In a version of events which was reproduced by this newspaper yesterday on the basis of a police press statement, it was said that a prisoner who worked in the laundry department of the institution had approached Williams and Winfield who were on duty at the main gate inside the compound, and had requested the use of an iron. Suddenly, the police version said, Brown had appeared and had fatally shot Williams before seizing the keys and making good his escape with the others. The release went on to say that Winfield had been injured under circumstances which were unclear, but that it was suspected that one of the bandits had inflicted the injuries.

Information reaching this newspaper indicated that the majority of the officers on duty when the incident occurred were attached to other prisons but were currently pursuing a special course at the Georgetown Prison. Further, that the institution is generally short-staffed and that there had been even fewer officers on duty on Saturday than normal, as several of them were participating in the Mashramani celebrations.

Commission of Inquiry

Meanwhile, a Government Information Agency (GINA) press release yesterday stated that a Commission of Inquiry into the incident had been set up by Home Affairs Minister Ronald Gajraj.

The terms of reference were still being finalised, continued the statement, but the commission was expected to commence work today.

It would be chaired by Head of the Police Complaints Authority and former Chancellor of the Judiciary, Cecil Kennard, and its membership would comprise representatives from the Ministry of Home Affairs and the Guyana Defence Force (GDF), together with a security consultant and a retired senior prison officer, the release said.

Gajraj has expressed grave concern about the incident and has extended his condolences to Williams' family, said the release. The minister, it added, continued to receive complete updates regarding Winfield's condition.

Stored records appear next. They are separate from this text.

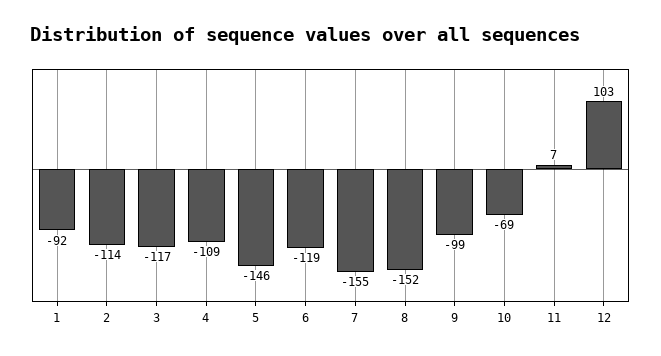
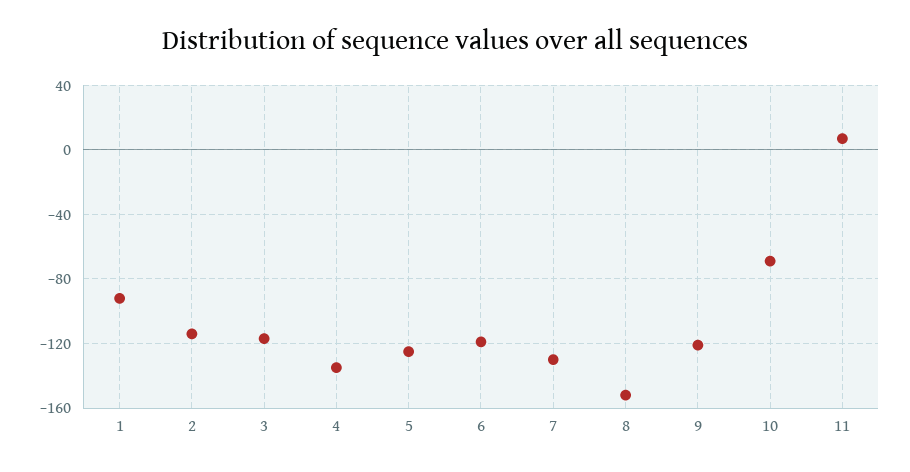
4: -109 -> -135
5: -146 -> -125
7: -155 -> -130
9: -99 -> -120
12: 103 -> none

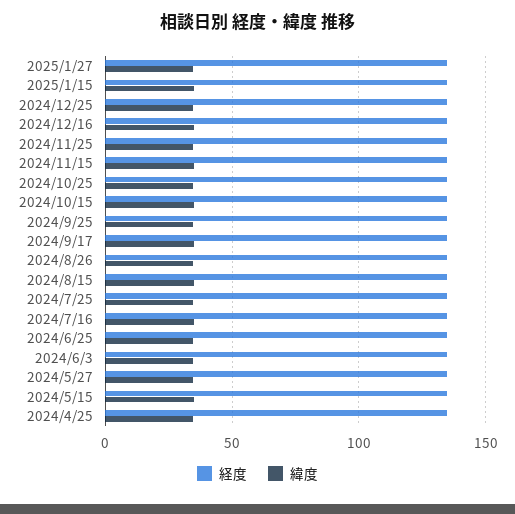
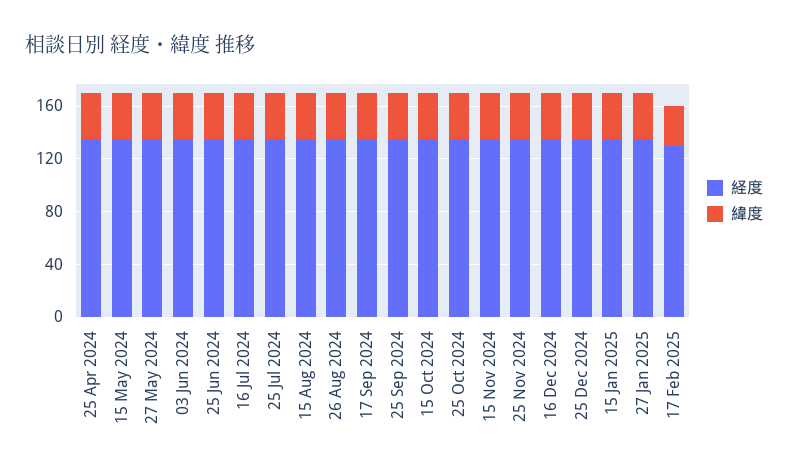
経度, 17 Feb 2025: none -> 130
緯度, 17 Feb 2025: none -> 30

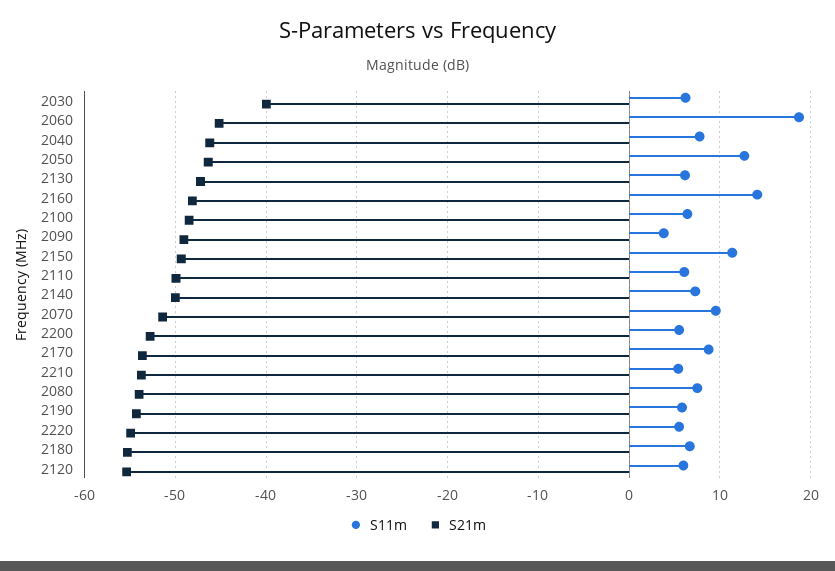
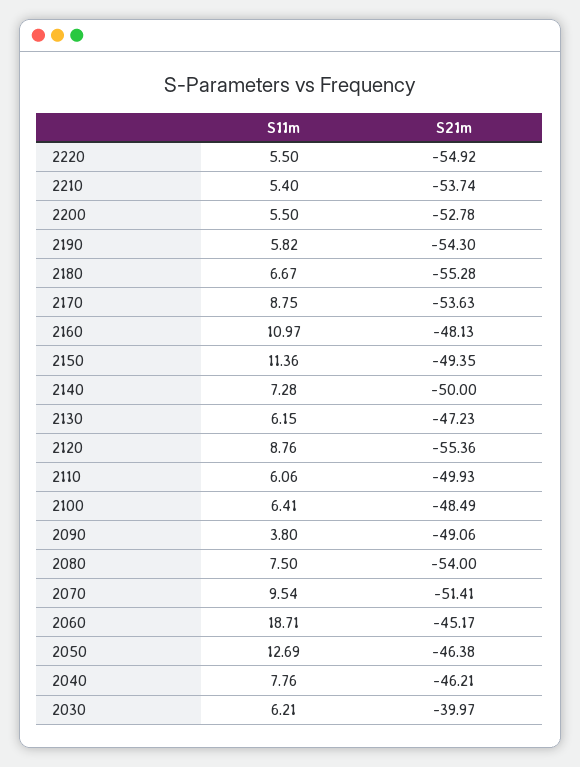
S11m, 2160: 14 -> 10.97
S11m, 2120: 6 -> 8.76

GINA also said that the Guyana Police Force had launched a national manhunt for the escapees, and had alerted law enforcement officials in neighbouring countries. Citizens with any information which could lead to the escaped prisoners' recapture were asked to contact the nearest police station.

Gajraj has once before held an enquiry into a prison break-out, namely in 1999, following the escape of Maxwell 'Lunkie' Melville and three convicted prisoners, who scaled the wall of the Georgetown jail on the John Street side on August 29.

The minister subsequently convened a board of enquiry headed by Peter Willems, which found that there had been a breadkown of the custodial system in the prison on the day in question. It recommended that the surveillance cameras be activated, and extra barbed wire placed on top of the fence.